Director
National Institute on Aging
Bethesda, Maryland
Lisa Onken directs the Behavior Change and Intervention program in the Division of Behavioral and Social Sciences at the National Institute on Aging (NIA) at the National Institutes of Health (NIH). She received her Ph.D. in clinical and in personality psychology from Northwestern University. After completing her clinical psychology internship at Cook County Hospital, she practiced as a clinician at the University of Illinois Health Sciences Center and subsequently conducted research on individual differences, benzodiazepines and sleep at the Department of Behavioral Biology at the Walter Reed Army Institute of Research. In 1987 she joined the National Institute on Drug Abuse (NIDA, NIH), where she developed a program of research on behavior and combined treatments for drug abuse and co-morbid behavioral and emotional disorders and served the Chief of the Behavioral and Integrative Treatment Branch and the Associate Director for Treatment. Throughout her NIH career, she has been actively involved in multiple trans-NIH initiatives, including leading an initiative on Facilitating Interdisciplinary Research via Methodological and Technological Innovation in the Behavioral and Social Sciences and actively participating as a Project Scientist and a member of the Implementation Team of the NIH Common Fund Science of Behavior Change (SOBC) program.

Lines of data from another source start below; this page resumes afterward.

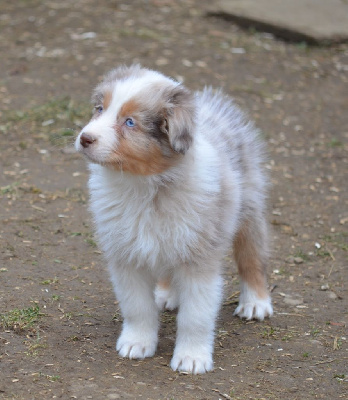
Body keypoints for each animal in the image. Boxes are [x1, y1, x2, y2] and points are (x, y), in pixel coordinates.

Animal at [75, 64, 274, 374]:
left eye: (129, 122)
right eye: (99, 109)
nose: (85, 138)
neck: (144, 186)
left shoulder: (199, 258)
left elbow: (196, 316)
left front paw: (191, 358)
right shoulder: (126, 255)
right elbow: (137, 306)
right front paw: (137, 342)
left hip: (249, 207)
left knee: (252, 257)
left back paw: (255, 302)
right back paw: (167, 294)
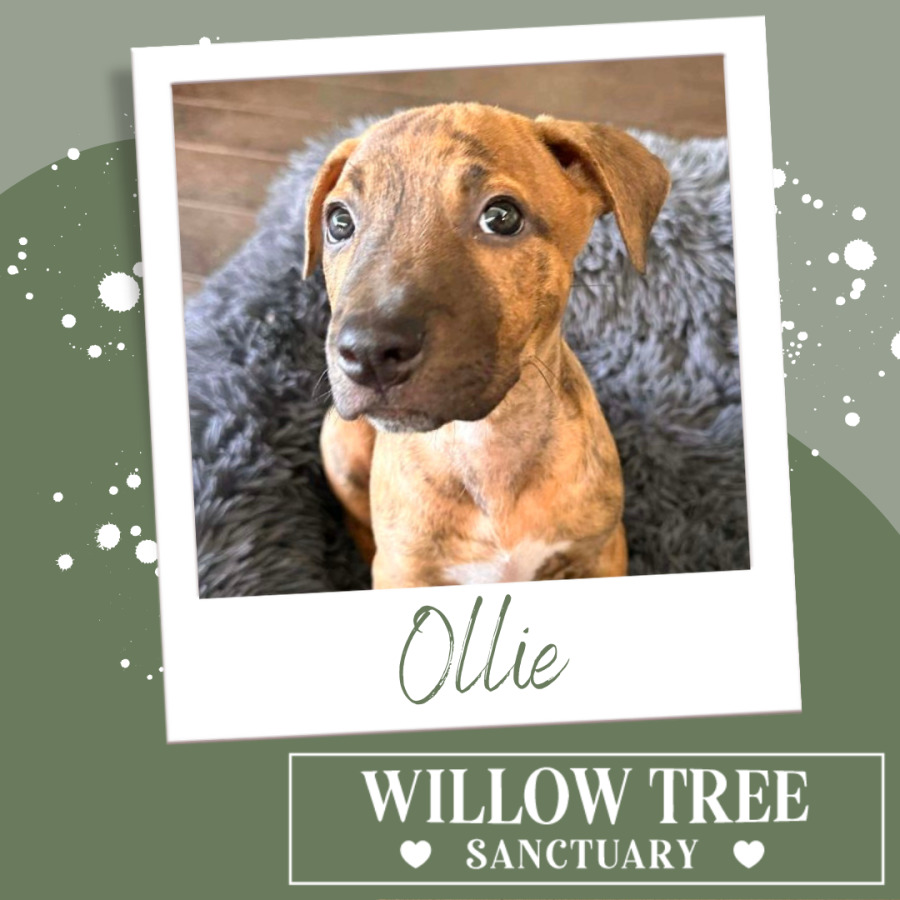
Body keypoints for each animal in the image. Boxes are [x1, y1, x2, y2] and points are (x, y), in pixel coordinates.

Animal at [303, 103, 670, 589]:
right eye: (340, 222)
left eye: (501, 217)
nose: (367, 352)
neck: (483, 442)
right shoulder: (403, 572)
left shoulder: (602, 553)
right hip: (339, 444)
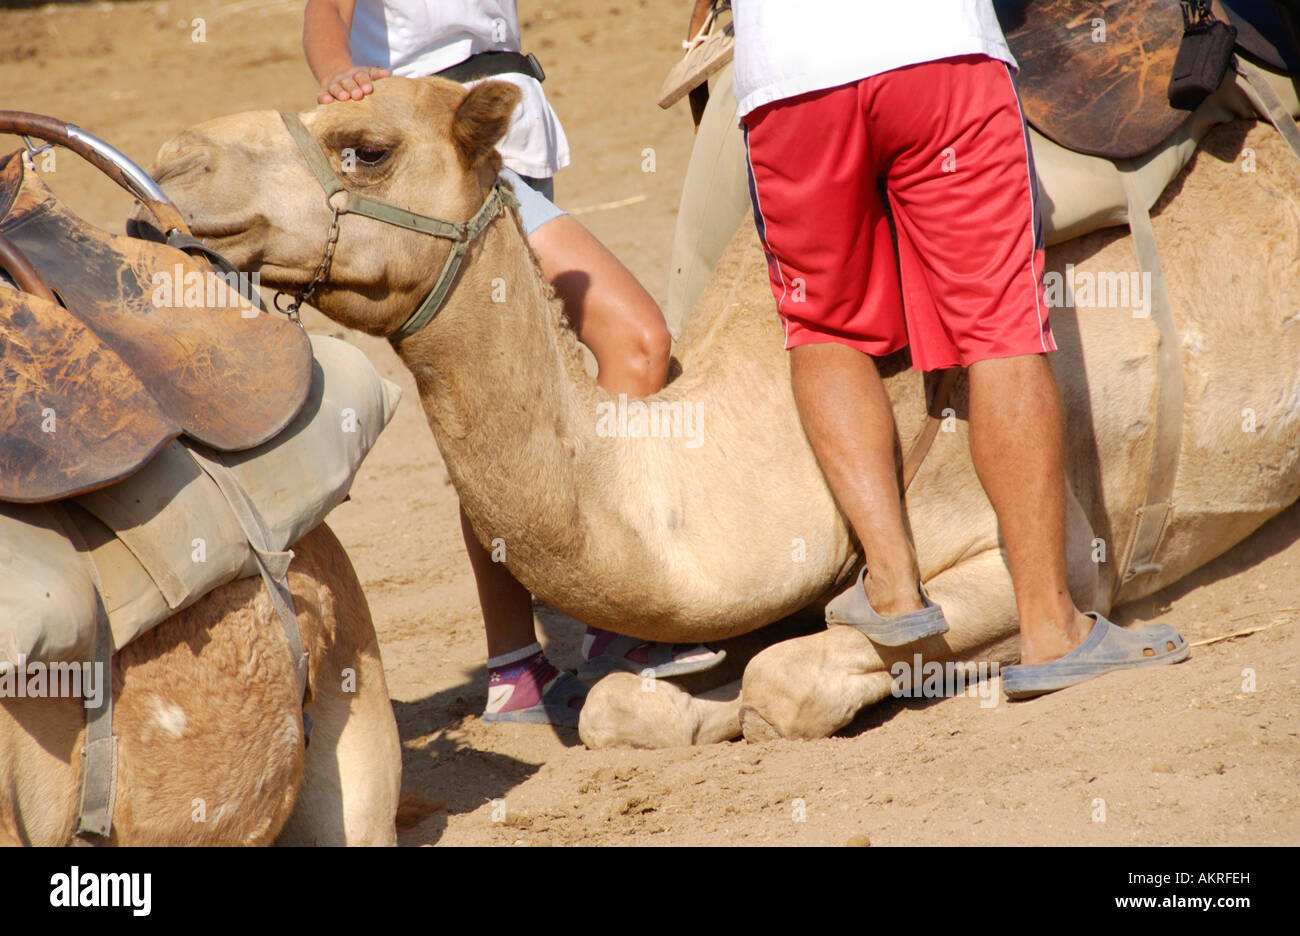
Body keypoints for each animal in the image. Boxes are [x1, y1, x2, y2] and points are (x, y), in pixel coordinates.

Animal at [146, 77, 1300, 747]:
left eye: (367, 147)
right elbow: (613, 706)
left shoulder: (1055, 550)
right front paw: (684, 713)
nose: (170, 161)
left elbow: (793, 681)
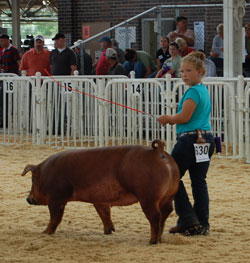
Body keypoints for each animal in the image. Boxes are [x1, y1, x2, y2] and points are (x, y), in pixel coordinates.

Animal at [22, 140, 180, 245]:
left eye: (32, 180)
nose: (28, 199)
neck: (45, 174)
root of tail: (159, 152)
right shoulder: (99, 200)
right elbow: (105, 214)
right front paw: (108, 232)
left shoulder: (56, 198)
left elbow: (55, 217)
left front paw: (45, 233)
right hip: (168, 195)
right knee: (166, 212)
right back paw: (159, 239)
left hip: (148, 197)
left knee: (155, 216)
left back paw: (152, 241)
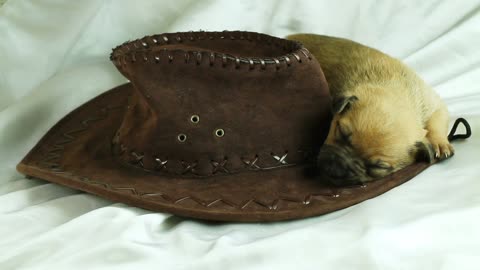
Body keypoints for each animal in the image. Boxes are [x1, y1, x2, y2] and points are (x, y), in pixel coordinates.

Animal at [286, 34, 452, 186]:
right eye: (340, 132)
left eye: (378, 167)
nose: (337, 168)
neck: (395, 88)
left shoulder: (433, 102)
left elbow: (437, 120)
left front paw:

After joining NIA in 2015, she continues to pursue her interest in the development, testing, and elucidation of the mechanism(s) of behavior change of behavioral interventions, with the goal of producing potent interventions that are maximally implementable. To this end, she has championed the “NIH Stage Model,” a conceptual framework that emphasizes the integration of basic science into the behavioral intervention development process to foster the development of principle-driven, potent, and scalable interventions. She is a Fellow of the Association for Psychological Science and she serves as a consulting editor for Clinical Psychological Science.